_Text_.
Man muss die Musik mögen, die die außergewöhnliche Band "LaBrassBanda" am Donnerstagabend - endlich wieder bei herrlichem Sommerwetter - in den "Schönen Hof" der Plassenburg zauberte. Und die rund 500 vorwiegend jungen Liebhaber der neuen Volksmusik mit Brass, Reggae und Ska-Punk waren nicht nur begeistert, sondern förmlich "Aus dem Häuschen".

"LaBrassBanda" ist eine aus Übersee am Chiemsee stammende Blasmusikgruppe um den Leadsänger und Trompeter Stefan Dettl, zugleich der Leader der Musikgruppe. Sie selbst bezeichnen ihre Musik auch als Bayerischen Gypsy Brass, Funk Brass oder Alpen Jazz Techno.

Barfuß auf der Bühne

"LaBrassBanda" treten grundsätzlich zwar in Lederhosen, aber immer barfuß auf. So auch auf der Bühne im "Schönen Hof" der Plassenburg. Zur aktuellen Besetzung gehören: Trompete und Gesang: Stefan Dettl, Tuba: Stefan Huber, Posaune und Gesang: Manuel Winbeck, Schlagzeug und Gesang: Manuel da Coll, Trompete: Jörg Hartl und Korbinian Weber. Bass: Fabian Jungreithmayr.

Und mit Jörg Hartl hatte auch der Neuenmarkter Franz Roßmeisl, der zusammen mit seiner Ehefrau Simone das Event auf der Plassenburg besuchte, noch vor Jahren aus der gemeinsamen Musikerzeit in der Augsburger Gegend Kontakt.

_Datengrundlage_.
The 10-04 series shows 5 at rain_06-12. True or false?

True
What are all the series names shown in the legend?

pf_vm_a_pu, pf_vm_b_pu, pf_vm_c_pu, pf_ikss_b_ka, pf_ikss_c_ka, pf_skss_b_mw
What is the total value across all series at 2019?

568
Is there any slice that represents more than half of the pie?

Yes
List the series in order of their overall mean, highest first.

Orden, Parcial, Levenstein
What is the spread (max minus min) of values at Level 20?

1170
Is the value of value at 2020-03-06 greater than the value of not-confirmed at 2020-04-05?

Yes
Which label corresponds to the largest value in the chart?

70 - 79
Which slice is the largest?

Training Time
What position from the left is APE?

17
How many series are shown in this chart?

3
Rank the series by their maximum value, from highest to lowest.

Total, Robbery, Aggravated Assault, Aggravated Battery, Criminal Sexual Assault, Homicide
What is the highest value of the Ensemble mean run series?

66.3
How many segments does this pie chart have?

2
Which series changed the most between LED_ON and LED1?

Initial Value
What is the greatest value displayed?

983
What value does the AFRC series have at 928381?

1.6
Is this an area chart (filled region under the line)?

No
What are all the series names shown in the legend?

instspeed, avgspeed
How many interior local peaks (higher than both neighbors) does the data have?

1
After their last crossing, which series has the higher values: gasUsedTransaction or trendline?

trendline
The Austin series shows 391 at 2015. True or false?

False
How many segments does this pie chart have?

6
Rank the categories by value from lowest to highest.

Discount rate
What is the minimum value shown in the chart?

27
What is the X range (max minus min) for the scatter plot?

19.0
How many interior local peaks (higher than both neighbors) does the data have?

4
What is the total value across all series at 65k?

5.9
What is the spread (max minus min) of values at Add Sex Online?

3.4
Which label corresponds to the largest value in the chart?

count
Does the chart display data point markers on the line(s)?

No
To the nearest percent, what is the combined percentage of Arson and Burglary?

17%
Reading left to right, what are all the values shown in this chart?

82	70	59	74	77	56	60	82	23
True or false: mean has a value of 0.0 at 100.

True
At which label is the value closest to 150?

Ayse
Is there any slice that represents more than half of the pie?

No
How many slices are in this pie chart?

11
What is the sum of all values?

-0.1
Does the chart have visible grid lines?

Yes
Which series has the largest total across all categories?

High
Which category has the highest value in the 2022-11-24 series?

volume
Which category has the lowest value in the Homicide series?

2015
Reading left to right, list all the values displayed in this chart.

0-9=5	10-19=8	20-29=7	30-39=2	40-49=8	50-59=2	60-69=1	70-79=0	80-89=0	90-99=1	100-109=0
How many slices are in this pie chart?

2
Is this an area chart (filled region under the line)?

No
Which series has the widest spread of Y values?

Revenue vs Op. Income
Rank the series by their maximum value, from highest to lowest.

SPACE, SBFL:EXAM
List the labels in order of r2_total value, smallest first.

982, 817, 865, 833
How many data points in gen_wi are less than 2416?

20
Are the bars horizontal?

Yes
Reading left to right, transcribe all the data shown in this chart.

_Arbeitsauftrag A_. Prüfen Sie anhand des Konzertberichts über LaBrassBanda, ob die folgenden Aussagen zutreffen: (i) Die Band tritt stets barfuß auf. (ii) Das Konzert besuchten rund 500 Menschen. (iii) Stefan Huber spielt in der Band Posaune. Antworten Sie jeweils mit Ja oder Nein, und zitieren Sie die entscheidenden Worte des Textes wörtlich.
_Arbeitsauftrag B_. Führen Sie den Konzertbericht über LaBrassBanda im Anschluss an seinen letzten Satz weiter.

_Antwortbereich A_.
(i) Ja: „aber immer barfuß auf“
(ii) Ja: „die rund 500 vorwiegend jungen Liebhaber“
(iii) Nein: „Tuba: Stefan Huber“

_Antwortbereich B_.
Franz Roßmeisl, der in der Big-Band Kulmbachs und im Posaunenchor Neuenmarkt die Trompete spielt, hatte für mitunter furiosen Auftritt von LaBrassBanda nur Lob: "Jörg Hartl ist ein fantastischer Trompeter, er spielt irre gut. Es sind alles Berufsmusiker und tolle Typen. Sie haben die Gabe dazu, tolle Musik zu machen und sie haben uns heute den Abend wirklich genießen lassen."

Was Franz Roßmeisl aber auch für wichtig hielt: "Man muss allen, die freiberuflich arbeiten und die Pandemiezeit überstanden haben, größten Respekt zollen. Das haben wir in den letzten eineinhalb Jahren oftmals vergessen, dass es diejenigen sind, die eigentlich für das Kulturleben notwendig und das Salz in der Suppe sind", erklärte er am Abend des Open-Airs.